→ The data:

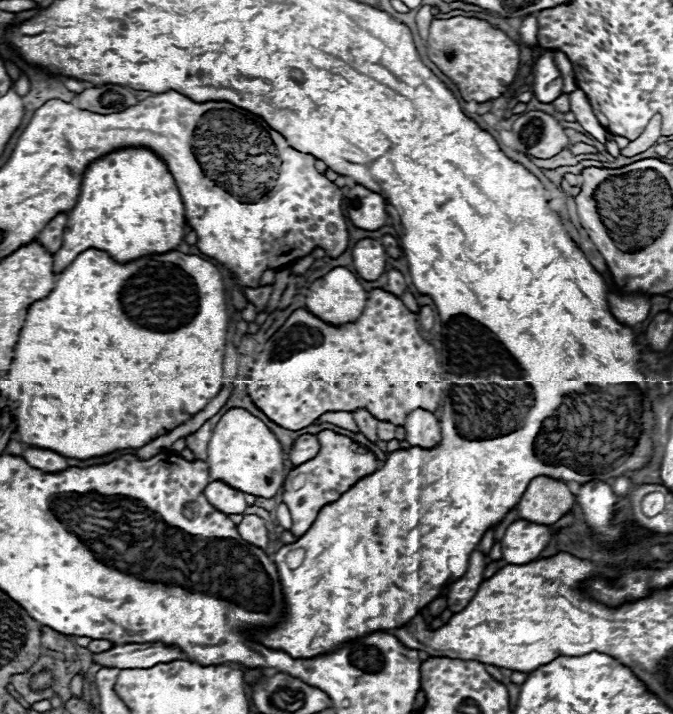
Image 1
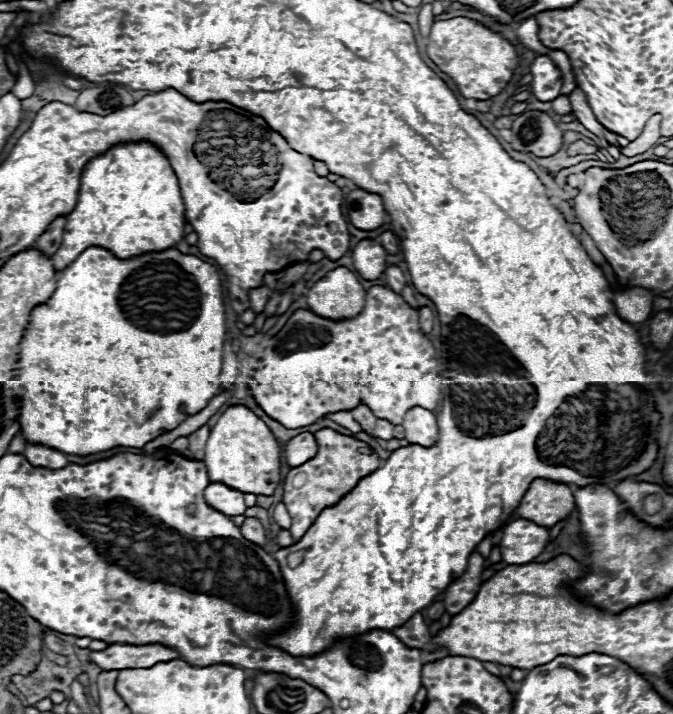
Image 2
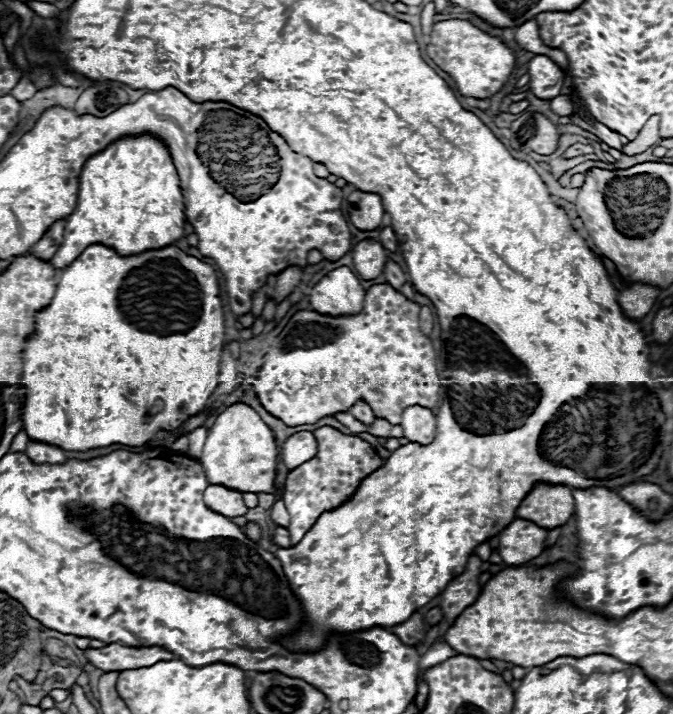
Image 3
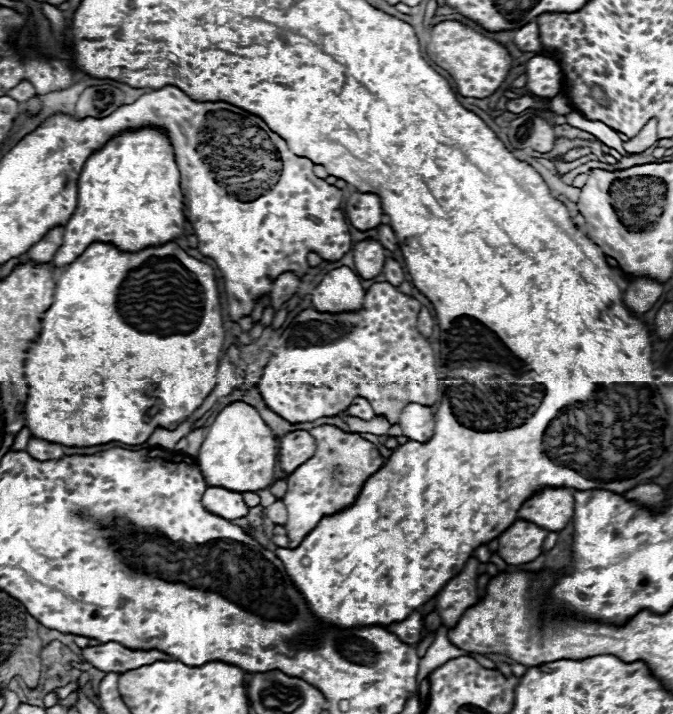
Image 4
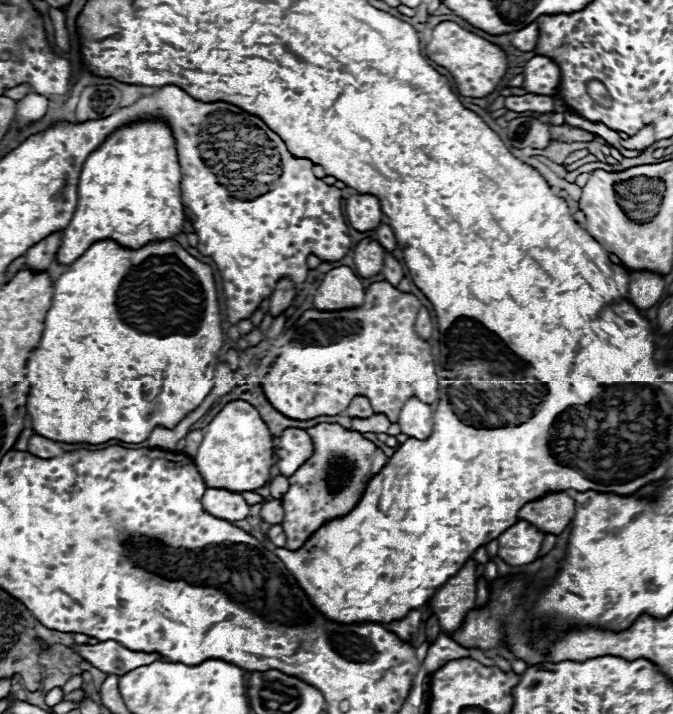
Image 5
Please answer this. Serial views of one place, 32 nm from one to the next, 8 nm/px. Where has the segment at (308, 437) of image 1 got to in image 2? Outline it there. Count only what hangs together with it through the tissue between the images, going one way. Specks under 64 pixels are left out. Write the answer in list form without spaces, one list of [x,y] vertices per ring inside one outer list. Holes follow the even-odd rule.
[[[302,432],[298,436],[294,436],[286,446],[284,446],[284,460],[290,468],[296,468],[304,462],[308,462],[310,458],[314,458],[318,452],[318,442],[314,438],[314,434],[310,432]]]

→ Work order: Copy out each record word for word and omit any pictures.

→ Response below:
Image 1
Image 2
Image 3
Image 4
Image 5
Please answer this. Serial views of one place, 32 nm from one to the next, 8 nm/px. Where has the segment at (308, 437) of image 1 got to in image 2? Outline it there. Count only what hangs together with it through the tissue between the images, going one way. Specks under 64 pixels are left out. Write the answer in list form without spaces, one list of [x,y] vertices per ring inside one outer list. Holes follow the even-odd rule.
[[[302,432],[298,436],[294,436],[286,446],[284,446],[284,460],[290,468],[296,468],[304,462],[308,462],[310,458],[314,458],[318,452],[318,442],[314,438],[314,434],[310,432]]]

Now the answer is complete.